Article Originally Released on AdvisorPerspectives
Bob Veres comment:
“The analogy here is that police body cameras created a new level of transparency in law enforcement that make it possible for us to see the hidden side of police brutality and know when the police are lying in their arrest reports. Rostad applauds this transparency, and then says that it would be nice if we could get some of that for the securities industry…. In Form CRS, the SEC talks about the type of fees and expenses that are collected from consumers, when it should be talking about what they pay and the conflicts of interest the advice giver has embraced. The SEC could take a cue from the body cameras.”

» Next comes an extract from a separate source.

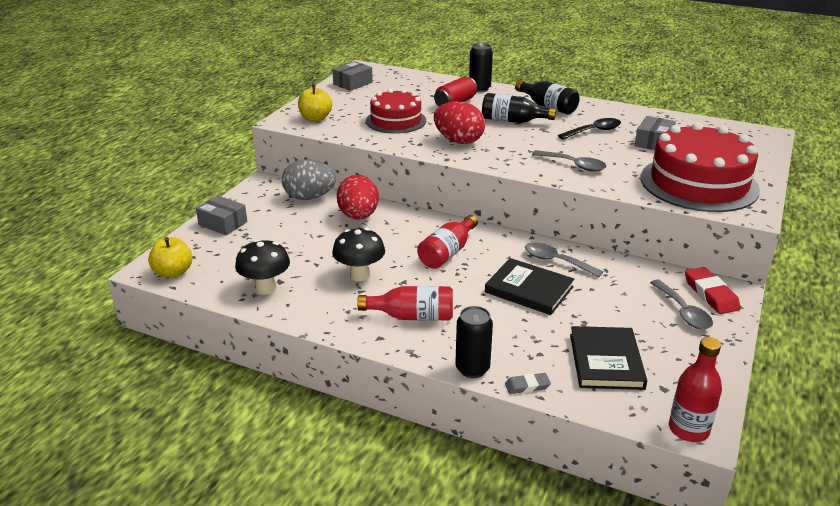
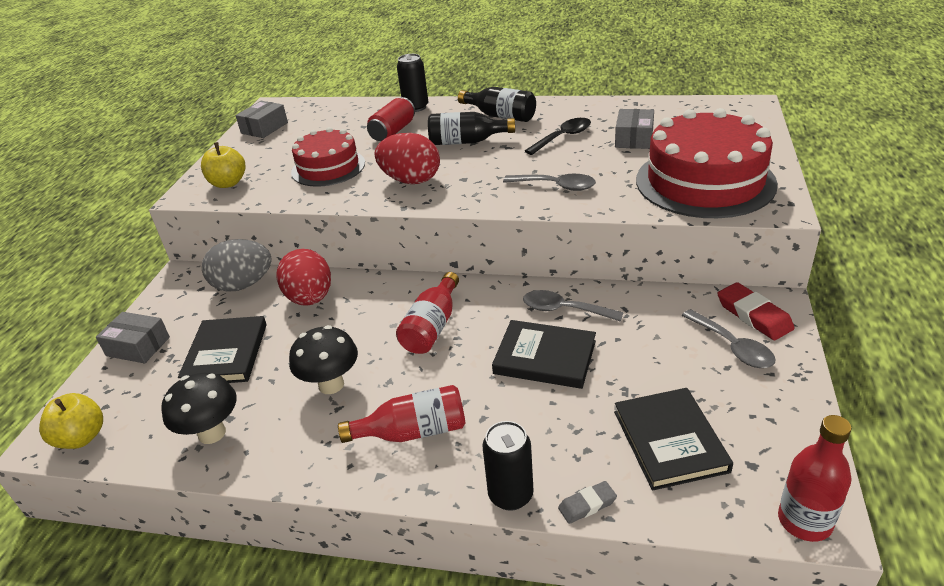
camera: 10 degrees left, 5 degrees up
none -> black book [178,316,267,383]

Investors need body cameras. The horrifying images of five police officers beating Tyre Nichols were possible only because of the transparency of police body cameras. Words cannot do justice to what happened to Nichols, but they offer a lesson for the need for transparency in the regulation of advice.
Words start with a New York Times story on Sunday. The headline, “For Police, Body Cameras Break Code of Silence.” The part of the story that reminded us why Tyre Nichols is a global story. The Times:
Videos released by the city of Memphis on Friday evening, including police body camera footage and shots from a pole-mounted police camera, show Mr. Nichols crying out for his mother while officers hold him down, kick him in the head, punch him.

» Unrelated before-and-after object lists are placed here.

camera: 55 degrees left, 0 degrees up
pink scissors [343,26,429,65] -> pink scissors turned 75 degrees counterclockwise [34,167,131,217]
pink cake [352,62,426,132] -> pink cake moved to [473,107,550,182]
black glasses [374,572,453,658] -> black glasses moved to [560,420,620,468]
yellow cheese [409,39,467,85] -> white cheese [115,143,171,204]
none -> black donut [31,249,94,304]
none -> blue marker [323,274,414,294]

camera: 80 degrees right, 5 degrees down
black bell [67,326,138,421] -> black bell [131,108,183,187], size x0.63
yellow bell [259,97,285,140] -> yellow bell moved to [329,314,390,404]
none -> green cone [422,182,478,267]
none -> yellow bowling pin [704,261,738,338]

“Body camera footage is more routinely made public ….,” according to the mayor of Kansas City, Quinton Lucas. “I think we are seeing a whole new world” regarding the release of any video of incidents.

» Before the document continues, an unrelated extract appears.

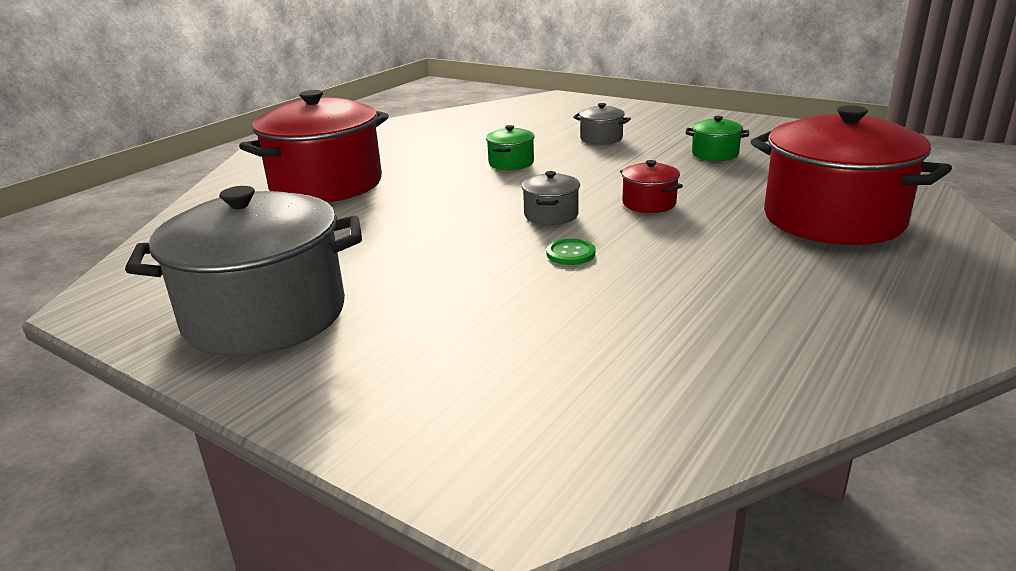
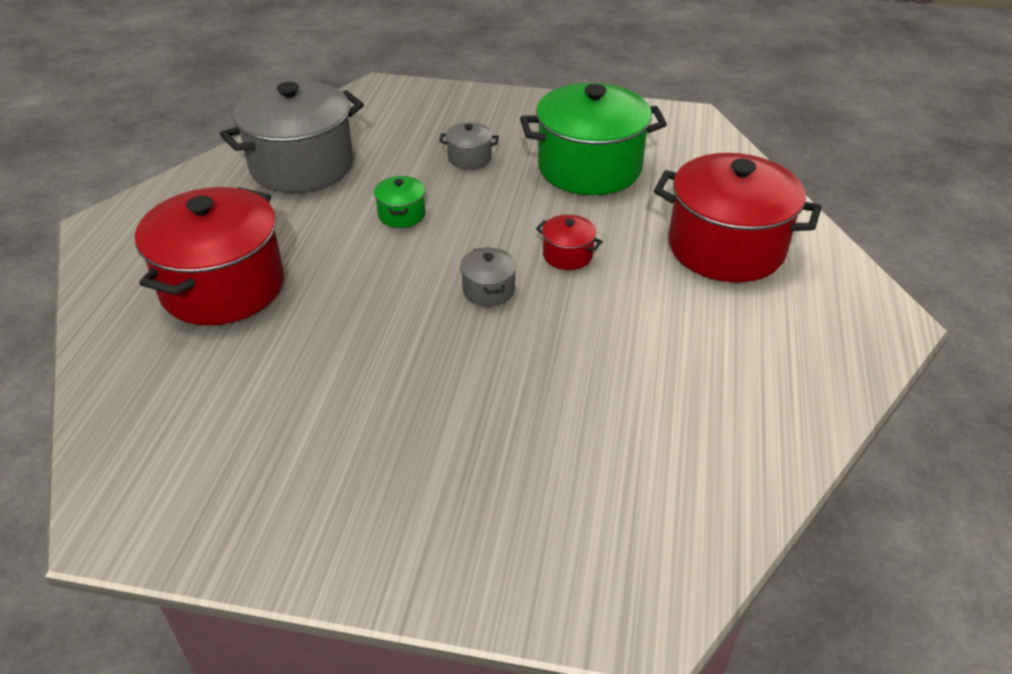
camera: 25 degrees left, 15 degrees up
grey pot [125,186,362,356] -> grey pot moved to [220,81,364,193]
green button [546,239,595,265] -> none
green pot [685,116,749,161] -> green pot [520,83,667,195], size x2.34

The former police chief of Tucson, Arizona, Chris Magnus, was quoted regarding past practices of releasing as few videos as possible, “I think that contributed to a climate that built mistrust in the police and a lack of confidence because people felt they were only being fed information when its was good news.”
The Times continued, “Mr. Lucas … said releasing evidence and engaging with residents allow officials to stamp out rumors of officers acting inappropriately …. If you don’t share information, public imagination will take on its own element and you’ll be dealing with that.”
The lesson for advice regulation for retail investors is to improve disclosure and transparency. Advances in technology and greater consumer expectations leave no choice.
Former SEC Commissioner Troy Paredes (2008-2013) reflected traditional SEC thinking on disclosure. In 2003, Paredes, then professor of law at Washington University School of Law, wrote that more disclosure information is not necessarily the answer.
Paredes pointed out that retail investors do not “use the disclosed information effectively.” Further he recommended that securities regulators should focus more on “the user of information,” and concluded, “We get more out of disclosure with less of it.”
But that does not go far enough.
Paredes focused on the quantity of disclosures and suggested too much disclosure is ineffective. He hardly mentioned the quality of disclosure and this lapse came to life in how the SEC has dealt with disclosing Information about fees.
The SEC has also admitted conceptually that fee transparency should be a goal and is what investors want.
Aron Szapiro, head of government affairs at Morningstar, is another proponent for better, faster transparency: “Investors should be able to quickly understand how much they paid for advice, asset management and other fees to invest.”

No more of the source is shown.